* [CONSIGNA 1]:
Indique si cada afirmación concuerda con el texto sobre la infancia y lo digital. Responda sí o no y cite literalmente las palabras del texto que lo deciden.
(a) El texto atribuye la insensibilización infantil únicamente a la presencia de la tecnología.
(b) Tonucci publicó la obra "Con ojos de niño" en 2016.
(c) Según el texto, muchas familias recurren a las pantallas por las demandas laborales y la falta de tiempo.
* [CONSIGNA 2]: Prosiga el texto sobre la infancia y lo digital a partir de sus últimas palabras.

La confusión entre lo real y
lo virtual en la infancia también tiene consecuencias significativas en el
desarrollo social. La sobrevaloración de las interacciones virtuales en
detrimento de las reales nos ha llevado a una disminución de las habilidades comunitarias,
una dificultad para interpretar las emociones ajenas en contextos no mediados y
una menor capacidad para afrontar la frustración y la complejidad de las
relaciones interpersonales en el mundo en el que viven personas de carne y
hueso. Por ello, es fundamental que desde una perspectiva filosófica y
pedagógica, ayudemos a los niños a construir una comprensión sólida y
diferenciada de ambos dominios, fomentando un equilibrio saludable entre la
inmersión en el mundo digital y su conexión activa y sensible con la realidad
que los rodea. Esta distinción no es sólo un ejercicio intelectual, sino que se
trata de una necesidad crucial para preservar su capacidad de asombro, su
empatía y su pleno desarrollo como seres humanos en un mundo cada vez más mediatizado
por la tecnología.
Dicho todo esto, ha llegado el
momento de señalar culpables y de analizar la omisión cómplice de familias y
sistemas educativos. La responsabilidad de la precitada creciente
insensibilización infantil no puede recaer únicamente en la idílica
omnipresencia de la tecnología en nuestras vidas. Por ello, es imperativo
dirigir una crítica severa hacia el rol de lo que queda de lo que antes
llamábamos "familia" y los sistemas educativos, ambos cómplices
silenciosos, ya sea por ignorancia, negligencia o por la internalización
acrítica de los "beneficios" de la digitalización temprana.
Muchas familias, presionadas
por las demandas laborales y la falta de tiempo, encuentran en las pantallas un
recurso fácil para mantener a los niños "entretenidos", sin
dimensionar las consecuencias a largo plazo de esta delegación de la crianza a
algoritmos y contenidos audiovisuales diseñados para la captación y el consumo.
Esta delegación de responsabilidades, como argumenta el pedagogo Francesco
Tonucci en su obra "Con ojos de niño" (2016), priva a los niños de
experiencias vitales fundamentales para el desarrollo, a saber: el juego libre,
la exploración del entorno natural, la interacción social sin mediaciones
tecnológicas, el aburrimiento creativo que impulsa siempre a la imaginación. En
sus palabras, "el niño necesita tocar, oler, probar, correr,
caerse, lastimarse, levantarse. Necesita la experiencia directa para construir
un pensamiento" (Tonucci, 2016). Con ello, y en pocas palabras,
el autor nos está recordando la esencialidad de la experiencia sensorial
directa en la construcción de un psiquismo sano y sensible.
Por otro lado, los sistemas
educativos, atrapados en los curros de la retórica de la "innovación"

* [REGISTROS]:
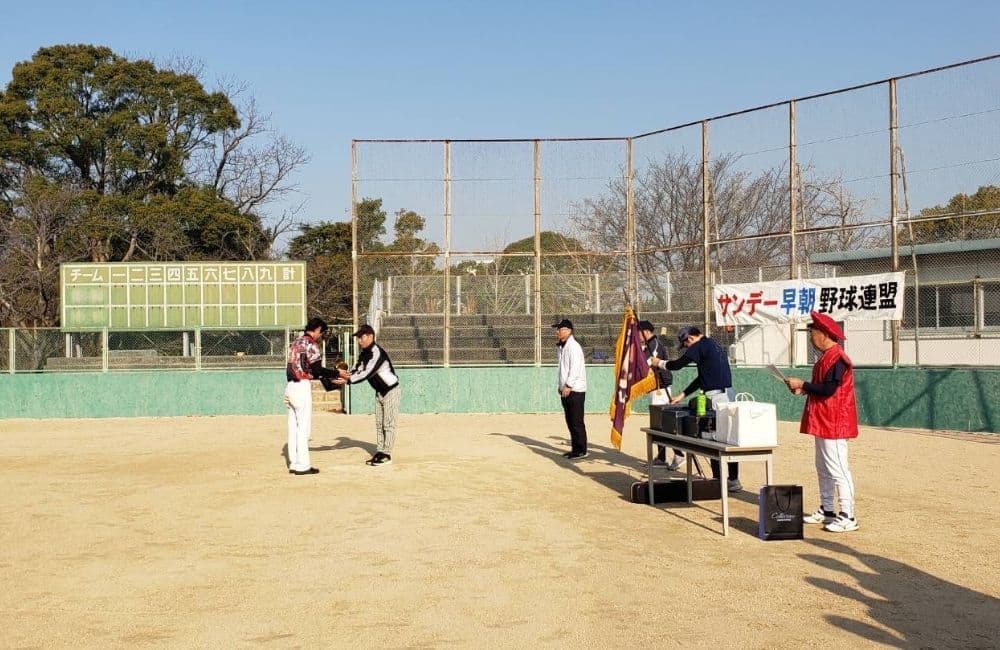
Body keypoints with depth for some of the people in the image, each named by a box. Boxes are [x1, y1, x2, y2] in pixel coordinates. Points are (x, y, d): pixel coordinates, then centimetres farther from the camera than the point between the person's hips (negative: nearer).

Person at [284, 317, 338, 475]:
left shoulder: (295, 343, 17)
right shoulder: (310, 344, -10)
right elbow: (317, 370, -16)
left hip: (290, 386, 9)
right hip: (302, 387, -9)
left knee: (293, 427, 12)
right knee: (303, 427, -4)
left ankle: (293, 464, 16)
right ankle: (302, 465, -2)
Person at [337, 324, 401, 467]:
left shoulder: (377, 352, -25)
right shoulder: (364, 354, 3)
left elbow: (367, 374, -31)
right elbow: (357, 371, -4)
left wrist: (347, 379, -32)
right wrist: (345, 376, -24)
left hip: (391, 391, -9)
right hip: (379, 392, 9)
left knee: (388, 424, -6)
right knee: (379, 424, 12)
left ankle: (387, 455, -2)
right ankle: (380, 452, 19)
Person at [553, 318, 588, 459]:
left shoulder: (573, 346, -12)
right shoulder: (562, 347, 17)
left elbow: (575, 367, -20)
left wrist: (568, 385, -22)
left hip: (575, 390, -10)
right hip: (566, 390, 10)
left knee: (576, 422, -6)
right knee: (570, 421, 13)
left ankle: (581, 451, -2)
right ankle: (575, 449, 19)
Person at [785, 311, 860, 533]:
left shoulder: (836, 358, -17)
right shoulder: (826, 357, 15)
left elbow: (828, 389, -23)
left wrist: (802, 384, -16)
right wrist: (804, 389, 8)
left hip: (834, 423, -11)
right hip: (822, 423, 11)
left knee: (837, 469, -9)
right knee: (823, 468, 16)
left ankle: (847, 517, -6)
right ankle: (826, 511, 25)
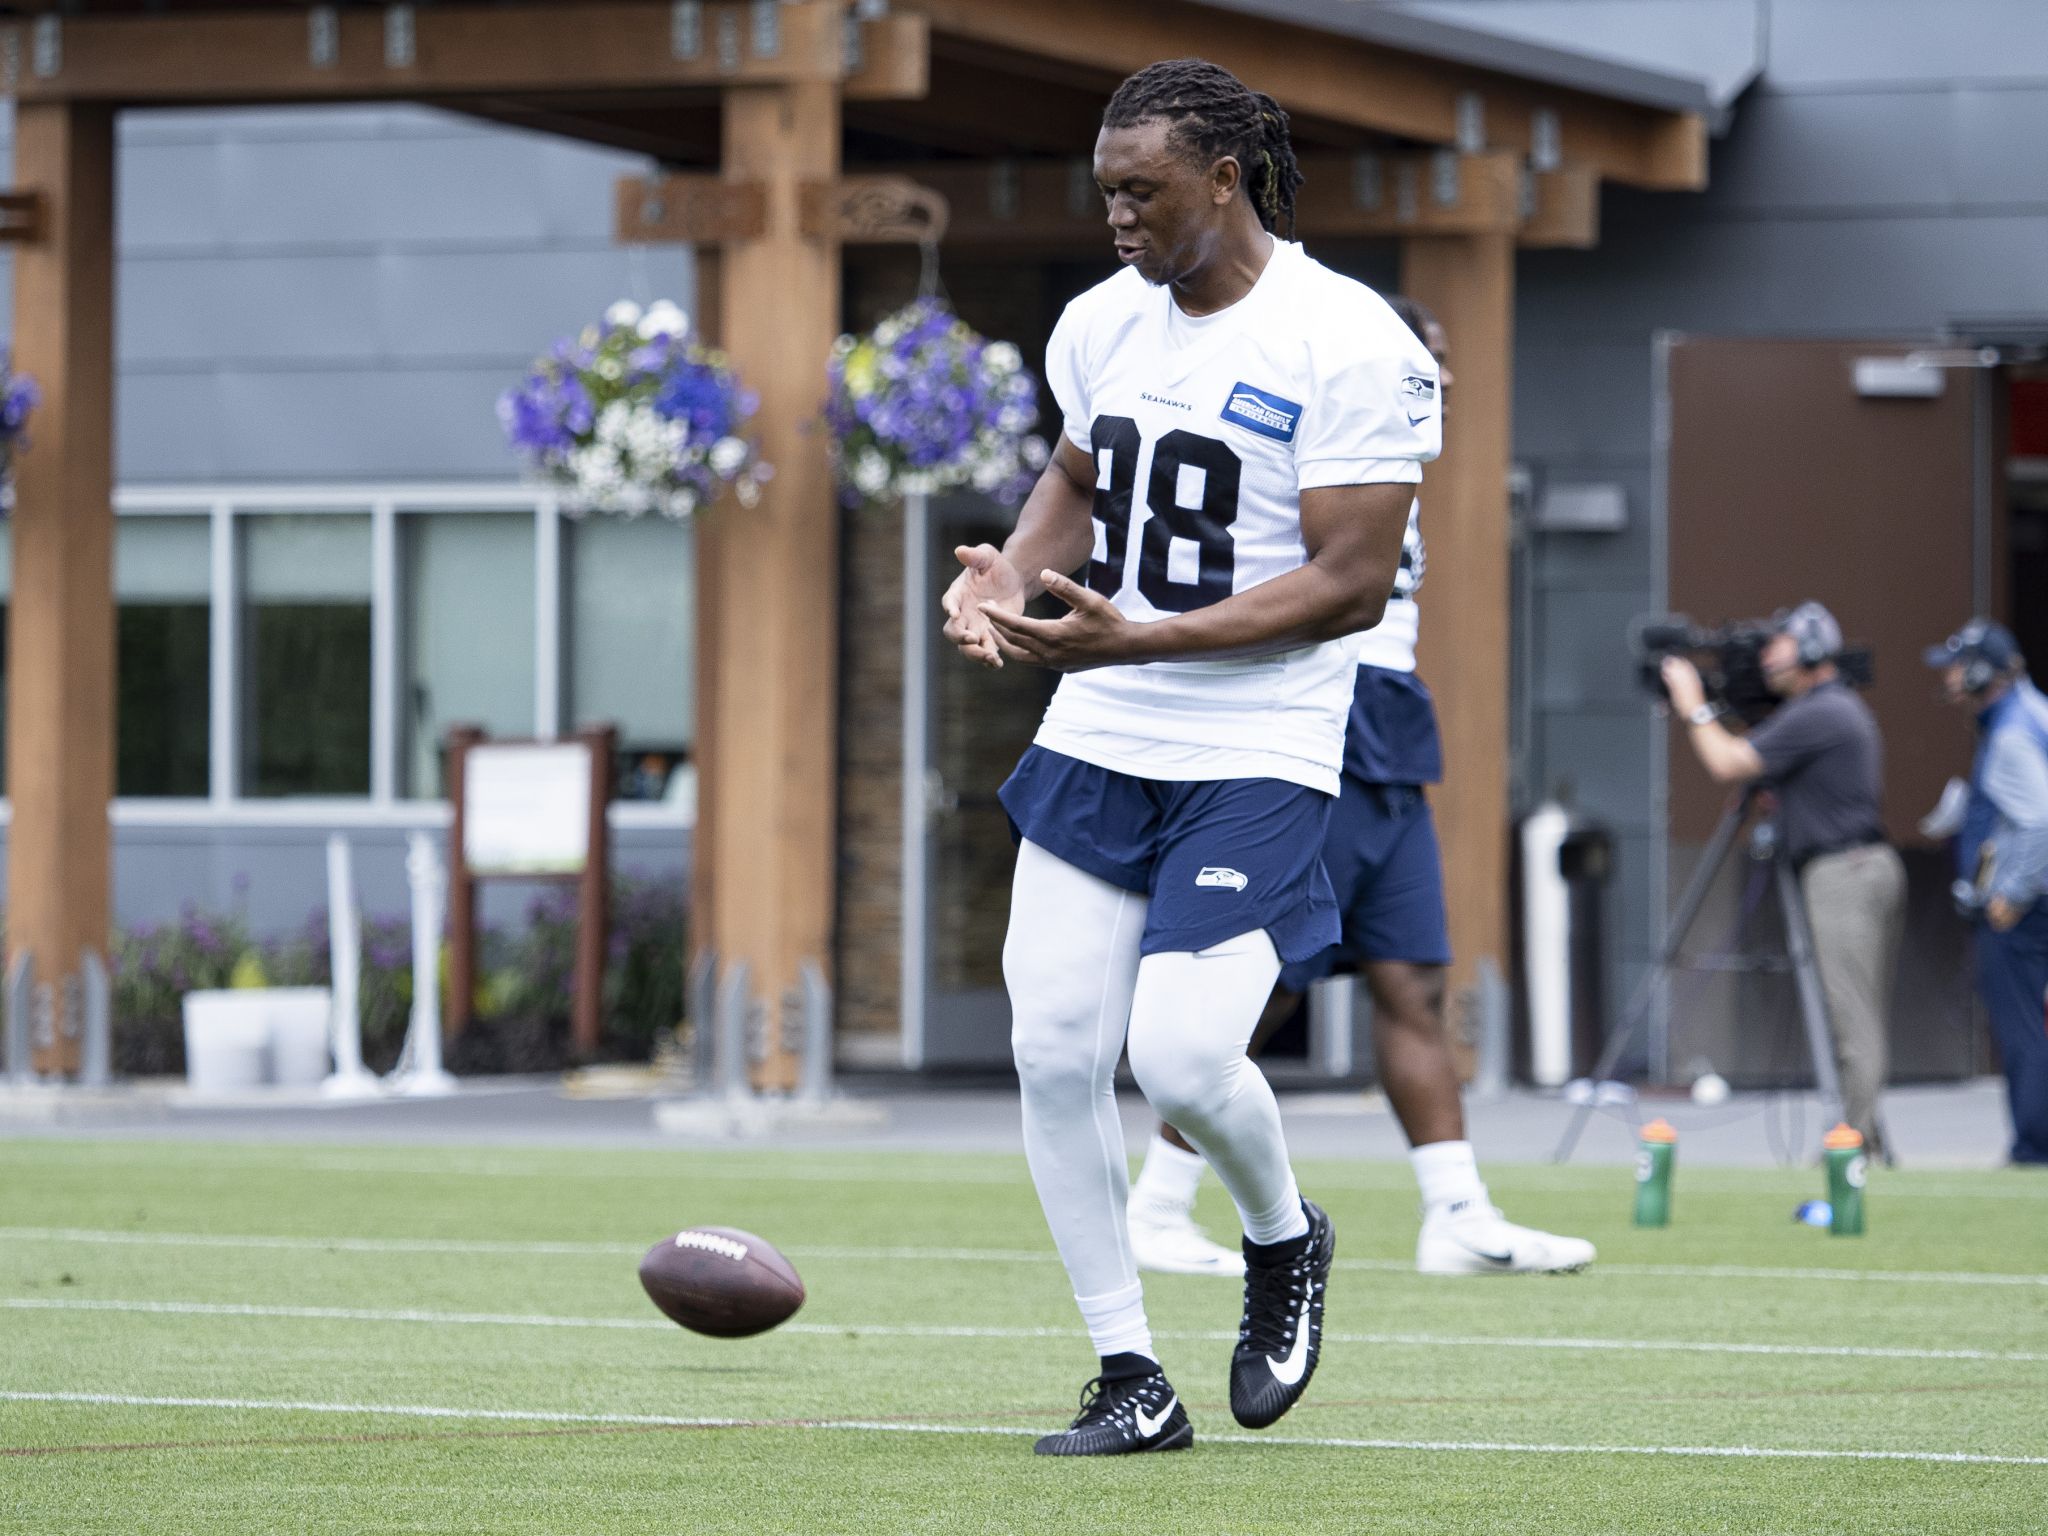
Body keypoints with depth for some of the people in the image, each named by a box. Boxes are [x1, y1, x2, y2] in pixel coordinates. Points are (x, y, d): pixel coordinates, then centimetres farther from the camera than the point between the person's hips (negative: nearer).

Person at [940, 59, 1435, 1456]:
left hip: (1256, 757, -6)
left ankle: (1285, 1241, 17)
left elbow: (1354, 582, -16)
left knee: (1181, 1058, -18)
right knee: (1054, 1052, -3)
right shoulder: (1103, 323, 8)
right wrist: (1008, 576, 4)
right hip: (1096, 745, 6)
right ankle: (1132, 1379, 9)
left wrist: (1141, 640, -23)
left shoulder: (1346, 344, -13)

* [RESPUESTA 1]:
(a) No: «La responsabilidad de la precitada creciente insensibilización infantil no puede recaer únicamente en la idílica omnipresencia de la tecnología en nuestras vidas.»
(b) Sí: «como argumenta el pedagogo Francesco Tonucci en su obra "Con ojos de niño" (2016)»
(c) Sí: «Muchas familias, presionadas por las demandas laborales y la falta de tiempo, encuentran en las pantallas un recurso fácil»

* [RESPUESTA 2]:
y la "integración tecnológica", no han sabido discernir críticamente
entre el uso pedagógico significativo de las herramientas digitales y la mera
incorporación acrítica de pantallas en el aula. En muchos casos, se prioriza la
alfabetización digital instrumental por encima del cultivo de la sensibilidad,
la reflexión crítica y la conexión con el mundo real. En su obra titulada
"Tecnópolis", Neil Postman señala que la adoración ciega y bruta a la
tecnología puede llevarnos a una situación donde "la tecnología no
es un mero instrumento, sino que se convierte en un ambiente total que moldea
nuestra forma de pensar, sentir y actuar" (Postman, 1992, p. 49).
Pues bien, esta advertencia nos viene al pelo para señalar la facilidad con la
que los entornos digitales están moldeando la percepción y la sensibilidad de
los niños.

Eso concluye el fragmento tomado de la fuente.